A: To convert a mixed number to an improper fraction, you need to multiply the whole number part by the denominator, and then add the numerator.

For example, to convert $3 \frac{5}{6}$ to an improper fraction:

$3 \frac{5}{6} = \frac{(3 \times 6) + 5}{6}$

$= \frac{18 + 5}{6}$

$= \frac{23}{6}$

Q: What is the least common multiple (LCM) of two numbers?

A: The least common multiple (LCM) of two numbers is the smallest number that both numbers can divide into evenly.

For example, the LCM of 5 and 6 is 30.

Q: How do I find the LCM of two numbers?

A: To find the LCM of two numbers, you can list the multiples of each number and find the smallest number that appears in both lists.

Alternatively, you can use the following formula:

LCM(a, b) = (a × b) / GCD(a, b)

where GCD(a, b) is the greatest common divisor of a and b.

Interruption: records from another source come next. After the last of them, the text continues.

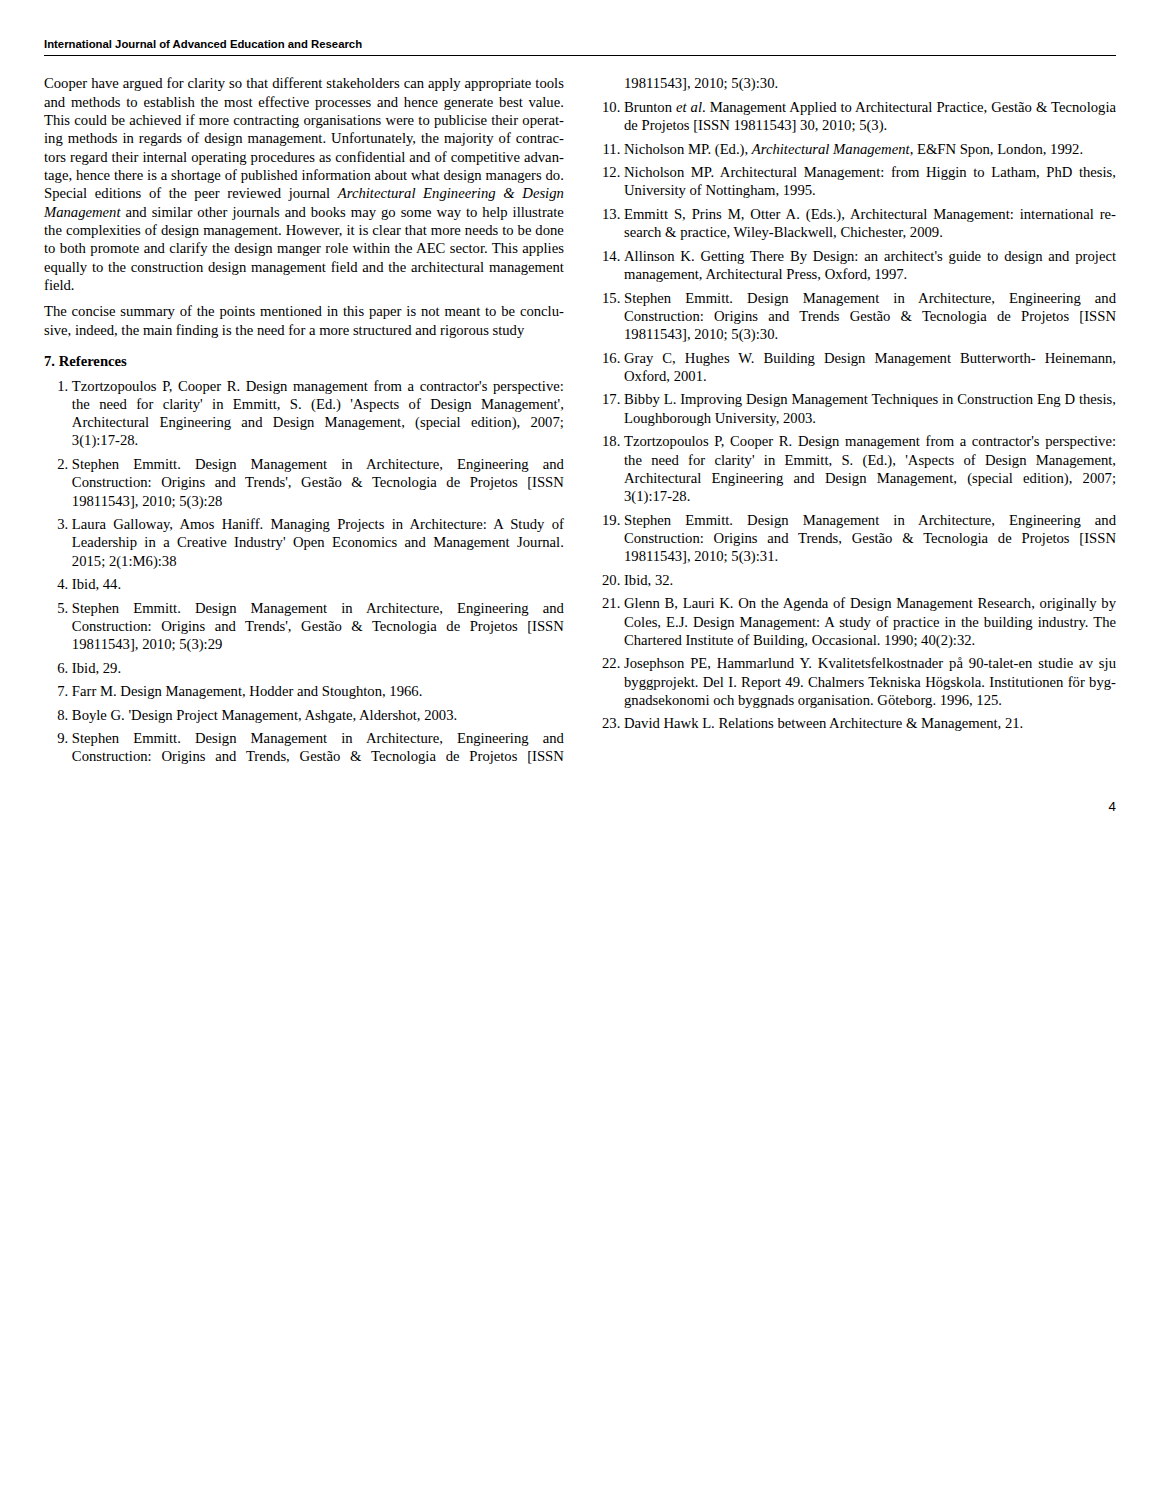International Journal of Advanced Education and Research
Cooper have argued for clarity so that different stakeholders can apply appropriate tools and methods to establish the most effective processes and hence generate best value. This could be achieved if more contracting organisations were to publicise their operating methods in regards of design management. Unfortunately, the majority of contractors regard their internal operating procedures as confidential and of competitive advantage, hence there is a shortage of published information about what design managers do. Special editions of the peer reviewed journal Architectural Engineering & Design Management and similar other journals and books may go some way to help illustrate the complexities of design management. However, it is clear that more needs to be done to both promote and clarify the design manger role within the AEC sector. This applies equally to the construction design management field and the architectural management field.
The concise summary of the points mentioned in this paper is not meant to be conclusive, indeed, the main finding is the need for a more structured and rigorous study
7. References
Tzortzopoulos P, Cooper R. Design management from a contractor's perspective: the need for clarity' in Emmitt, S. (Ed.) 'Aspects of Design Management', Architectural Engineering and Design Management, (special edition), 2007; 3(1):17-28.
Stephen Emmitt. Design Management in Architecture, Engineering and Construction: Origins and Trends', Gestão & Tecnologia de Projetos [ISSN 19811543], 2010; 5(3):28
Laura Galloway, Amos Haniff. Managing Projects in Architecture: A Study of Leadership in a Creative Industry' Open Economics and Management Journal. 2015; 2(1:M6):38
Ibid, 44.
Stephen Emmitt. Design Management in Architecture, Engineering and Construction: Origins and Trends', Gestão & Tecnologia de Projetos [ISSN 19811543], 2010; 5(3):29
Ibid, 29.
Farr M. Design Management, Hodder and Stoughton, 1966.
Boyle G. 'Design Project Management, Ashgate, Aldershot, 2003.
Stephen Emmitt. Design Management in Architecture, Engineering and Construction: Origins and Trends, Gestão & Tecnologia de Projetos [ISSN 19811543], 2010; 5(3):30.
Brunton et al. Management Applied to Architectural Practice, Gestão & Tecnologia de Projetos [ISSN 19811543] 30, 2010; 5(3).
Nicholson MP. (Ed.), Architectural Management, E&FN Spon, London, 1992.
Nicholson MP. Architectural Management: from Higgin to Latham, PhD thesis, University of Nottingham, 1995.
Emmitt S, Prins M, Otter A. (Eds.), Architectural Management: international research & practice, Wiley-Blackwell, Chichester, 2009.
Allinson K. Getting There By Design: an architect's guide to design and project management, Architectural Press, Oxford, 1997.
Stephen Emmitt. Design Management in Architecture, Engineering and Construction: Origins and Trends Gestão & Tecnologia de Projetos [ISSN 19811543], 2010; 5(3):30.
Gray C, Hughes W. Building Design Management Butterworth- Heinemann, Oxford, 2001.
Bibby L. Improving Design Management Techniques in Construction Eng D thesis, Loughborough University, 2003.
Tzortzopoulos P, Cooper R. Design management from a contractor's perspective: the need for clarity' in Emmitt, S. (Ed.), 'Aspects of Design Management, Architectural Engineering and Design Management, (special edition), 2007; 3(1):17-28.
Stephen Emmitt. Design Management in Architecture, Engineering and Construction: Origins and Trends, Gestão & Tecnologia de Projetos [ISSN 19811543], 2010; 5(3):31.
Ibid, 32.
Glenn B, Lauri K. On the Agenda of Design Management Research, originally by Coles, E.J. Design Management: A study of practice in the building industry. The Chartered Institute of Building, Occasional. 1990; 40(2):32.
Josephson PE, Hammarlund Y. Kvalitetsfelkostnader på 90-talet-en studie av sju byggprojekt. Del I. Report 49. Chalmers Tekniska Högskola. Institutionen för byggnadsekonomi och byggnads organisation. Göteborg. 1996, 125.
David Hawk L. Relations between Architecture & Management, 21.
4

Q: What is the greatest common divisor (GCD) of two numbers?

A: The greatest common divisor (GCD) of two numbers is the largest number that both numbers can divide into evenly.

For example, the GCD of 5 and 6 is 1.

Q: How do I find the GCD of two numbers?

A: To find the GCD of two numbers, you can list the factors of each number and find the largest number that appears in both lists.

Alternatively, you can use the following formula:

GCD(a, b) = (a × b) / LCM(a, b)

Conclusion

Comparing mixed numbers and fractions can be a challenging task, but by following the order of operations and using the correct techniques, you can accurately compare these types of numbers. We hope this article has provided you with a better understanding of how to compare mixed numbers and fractions, and has answered some of the most frequently asked questions in this area.